Vinland is an unincorporated community in Douglas County, Kansas, United States. It is located south of Lawrence and north of Baldwin City.

==History==
The first settlement was made at Vinland in 1854. In the earliest days of the community, some called it "Coal Creek", due to deposits of the sedimentary rock in a nearby waterway. The settlement eventually earned the name "Vineland" (after the orchard of one of the first settlers, William Barnes), which later evolved into "Vinland" after a clerical error. Most of the settlers of the early community were abolitionists or Free-Staters from New England, and consequently, they opposed the extension of slavery into Kansas Territory.
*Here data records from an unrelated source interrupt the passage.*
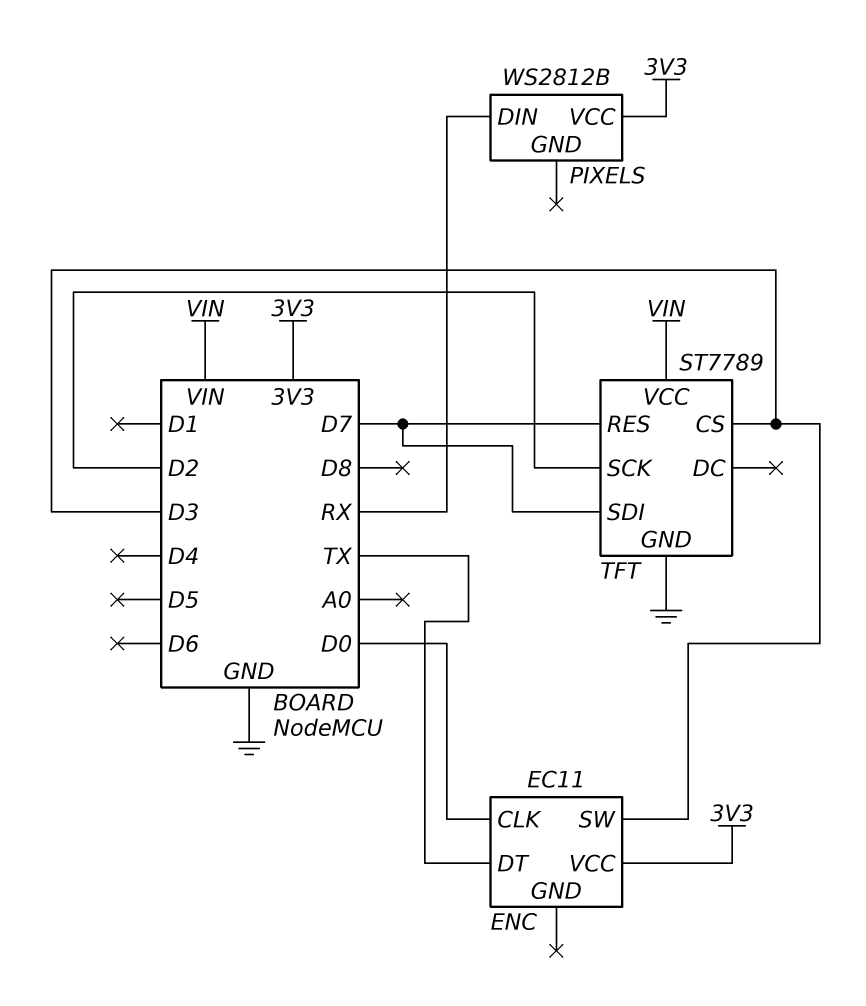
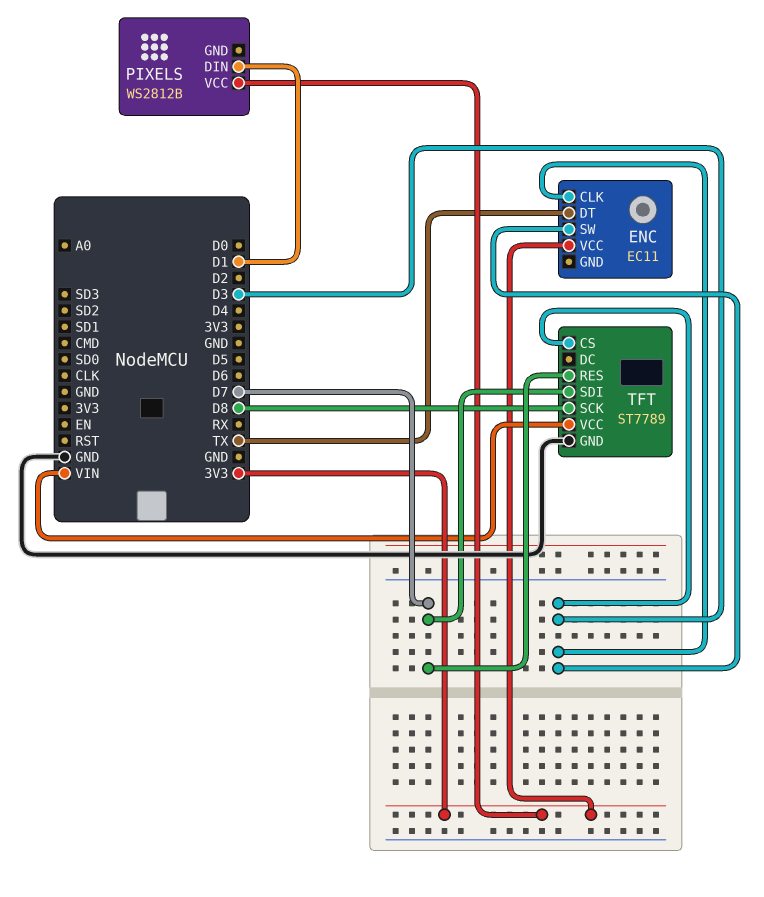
ENC pin CLK: D0 -> D3
PIXELS pin DIN: RX -> D1
TFT pin SCK: D2 -> D8

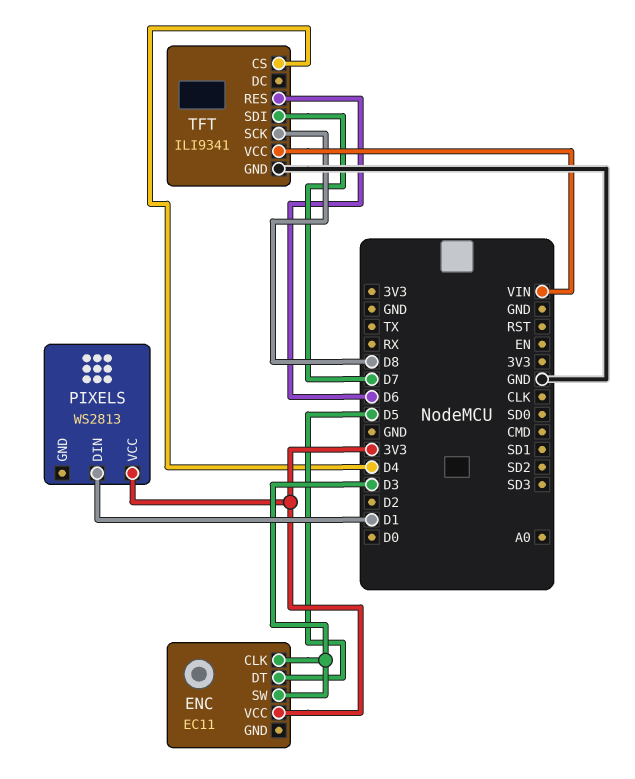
ENC pin DT: TX -> D5
PIXELS: WS2812B -> WS2813
TFT: ST7789 -> ILI9341
TFT pin CS: D3 -> D4
TFT pin RES: D7 -> D6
In 1859, Annie Soule and Martha Cutter helped found a library (and an associated book club), in the hopes that it "would contribute to the 'moral, social, and intellectual improvement of [the settlement's] members"; specifically, they hoped "to prevent dancing from becoming the only amusement in the community." The library initially boasted a collection 10 books (which eventually grew to over 2,000), and residents of the small town were allowed to check them out if they contributed an annual fee of 50 cents. The building that currently holds the collection was constructed in 1900 when the community's book supply grew too large. Today, Coal Creek Library is considered the oldest subscription library in the state.

Vinland was not legally platted until the 1860s. A post office was opened in Vinland in 1868, and remained in operation until 1954. In 1912, the population of the settlement was 75, and it housed "a fine agricultural district ... [and] express and telegraph facilities". Today, the Vinland Grange Hall is listed on the National Register of Historic Places.

==Education==
The community is served by Baldwin City USD 348 public school district.

On December 13, 2010, the Board of Education voted to close Vinland Elementary in Vinland and Marion Springs Elementary in Worden by a 5-2 vote.